Lieblingsort auf Malta: Das „Muschelhaus“ in Għaxaq. Die Malteser nennen das mit Schneckenhäusern und Muscheln dekorierte Haus: Id-dar tal-bebbux (Das Schneckenhaus). Foto: © Anke Jablinski

Valletta | Das Journal: Ist Ihnen denn auch etwas besonders Überraschendes oder Amüsantes begegnet in der maltesischen Sprache?

Anke Jablinski: Ich finde es drollig, wenn ich die italienischen Vokabeln entdecke oder vor allem die englischen, etwas seltener türkische oder französische. Besonders, wenn ich sie geschrieben sehe, weil sie diese Wörter so schreiben, wie man sie als Malteser ausspricht. Zum Beispiel so ein Wort wie friġġ für fridge, das englische Wort für Kühlschrank. Oder das Wort Kwiet, das ist eigentlich quiet, ruhig.

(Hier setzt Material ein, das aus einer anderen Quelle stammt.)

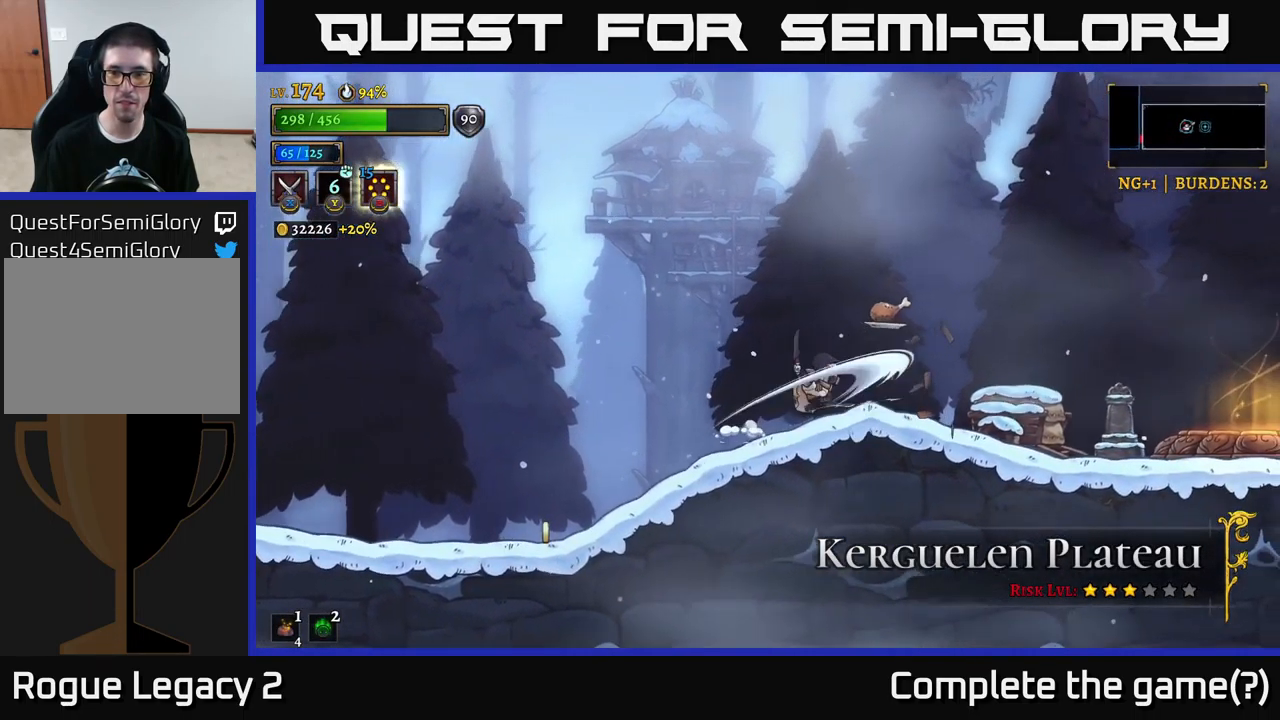
{"buttons": ["X"], "left_stick": "right", "right_stick": "center", "events": [[117, "X", "up"], [334, "X", "down"]]}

Valletta | Das Journal: Das hat mir auch immer gut gefallen, da kann ich auch noch etwas zu beitragen. Zum Beispiel cermen für chairman oder ċaw für das italienische, bei uns auch so beliebte Ciao. Und ich habe gelesen, dass die einzige Eisenbahn, die es mal in Malta gab, zwischen Valletta und der alten Hauptstadt Mdina zwar offiziell als ferrovija bezeichnet wurde nach dem italienischen ferrovia, oft aber auch xmundifer genannt wurde, abgeleitet vom französischen Wort chemin de fer.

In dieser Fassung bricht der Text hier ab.